A bit like a socialist country.

  • achierius 8 hours ago

    Nope, workers don't own the means of production -- this is the dictatorship of the bourgeoisie, baby.

  • h1fra 8 hours ago

    But it's happening in the biggest capitalist country in a capitalist world

  • lawn 8 hours ago

    Not at all. This is capitalism.

    • akira_067 8 hours ago

      Something something true capitalism has never been tried before

    • brap 8 hours ago

      Bailouts are not capitalism

      • peppersghost93 8 hours ago

        They are if they happen under capitalist states, which is what the US is.

        • rchaud 8 hours ago

          So if something is declared "capitalist", it maintains that state in perpetuity, regardless of the actions it takes in reality?

          • wahnfrieden 7 hours ago

            No, but it is a materialist analysis of capitalism in practice, rather than unrealized idealism

      • rightbyte 8 hours ago

        Queues are not socialism?

    • loudmax 8 hours ago

      In unconstrained socialism, a small group of powerful individuals use government control of corporations for their personal benefit.

      In unconstrained capitalism, a small group of powerful individuals use corporate control of government for their personal benefit.

      Clearly, these outcomes are completely different.

      • GuinansEyebrows 8 hours ago

        "unconstrained socialism" is kind of an oxymoron, isn't it?

    • kennywinker 8 hours ago

      Exactly - private profits, public losses, is quintessential neoliberal capitalism.

    • stuffn 8 hours ago

      Not when the government steps in because OpenAI, NVIDIA, Microsoft, etc are all going down together. There is so much pseudo-money-laundering going on between those companies. I would be shocked if the government (e.g. 2008 style socialism for the rich) steps in to make them “too big to fail”.

      • OccamsMirror 8 hours ago

        Microsoft and Nvidia aren't going down.

        Their stock prices might go down but they're not going down.

        • rchaud 8 hours ago

          Stock prices going down is the reason AIG, GM and Chrysler received bailouts.

          • parineum 7 hours ago

            Debt and an inability to pay it by selling stock is why they received bailouts.

            Nvidia and Microsoft stand to make less money, not be in debt.

tantalor 8 hours ago

> as ubiquitous and useful as Microsoft 365

What is this saying? Is this sarcastic?

I don't know anybody with a Microsoft 365 subscription.

I suppose the cloud storage is nice, but you can do much better; Google gives you double that for the same price ($99/yr).

  • zerosizedweasle 8 hours ago

    Businesses, a lot of people have it through work.

  • hdjrudni 3 hours ago

    > I suppose the cloud storage is nice, but you can do much better; Google gives you double that for the same price ($99/yr).

    Nuh uh. I get 6TB of OneDrive for $100/yr*. Granted, it's across 6 accounts.
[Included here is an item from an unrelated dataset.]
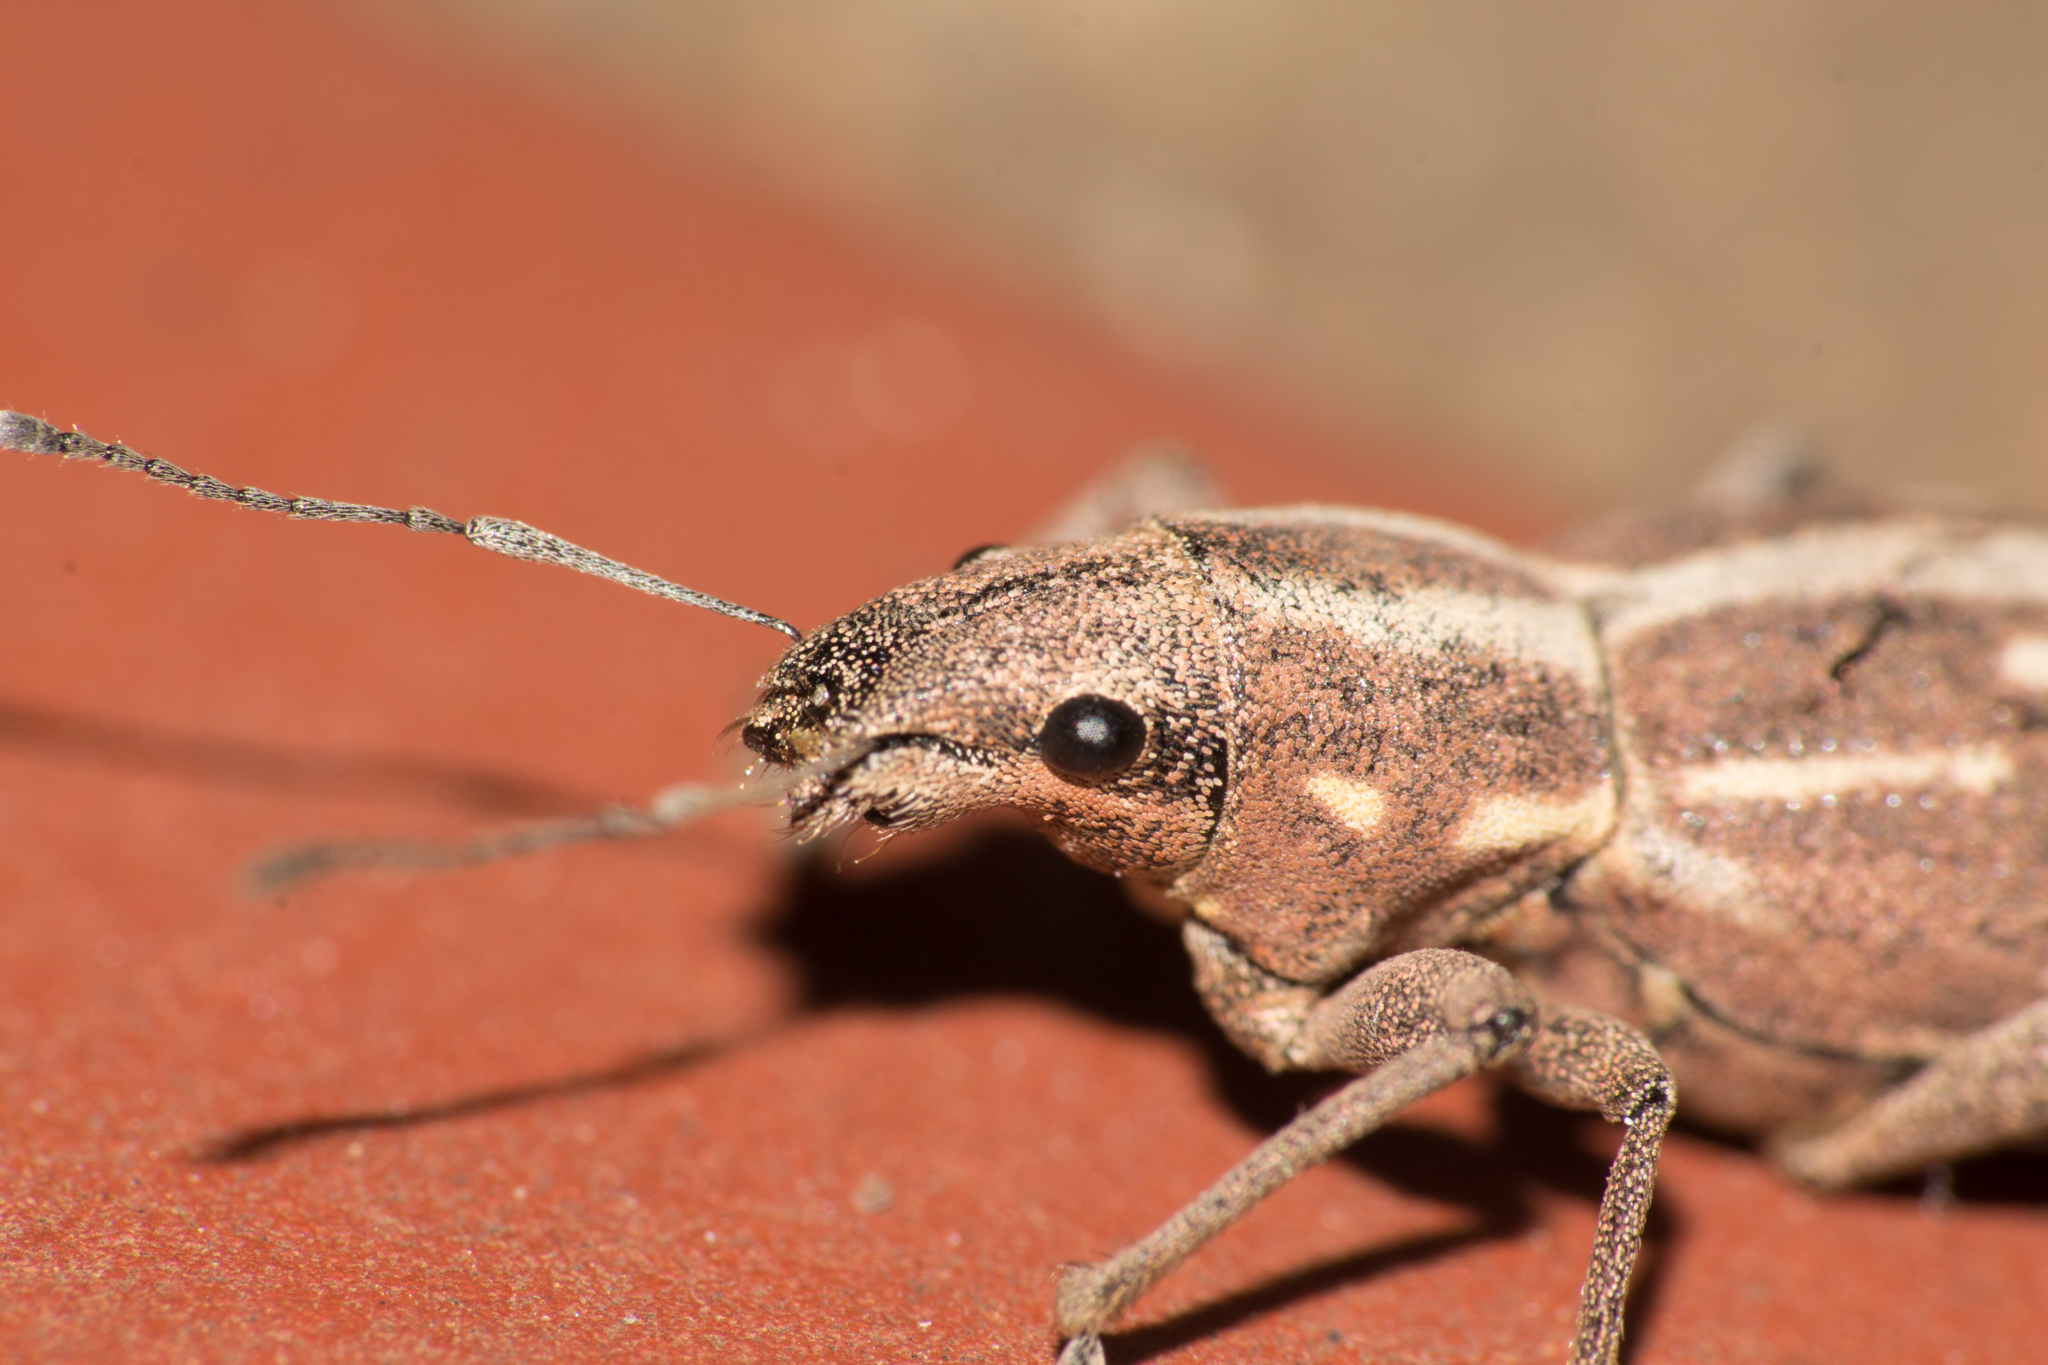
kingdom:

    For $100, I get 2TB of Google One.

    Edit: OK, so they upped it to $130/yr.

  • fragmede 3 hours ago

    > I don't know anybody with a Microsoft 365 subscription

    I don’t either, but the lesson to be learned is that you live in a bubble. Microsoft makes many millions of dollars a year off of those subscriptions. Just because the bubble of people you interact with doesn’t mean that those people don’t exist.

    OK no that was a lie. I know one person that has a Microsoft 365 subscription. I hate it when he sends me word or outlook document links or whatever the hell. Just use Google docs, dude.

user3939382 8 hours ago

If they want to come talk to me I can help them out of this. Usually the smart guys are too busy talking to hear an offer though.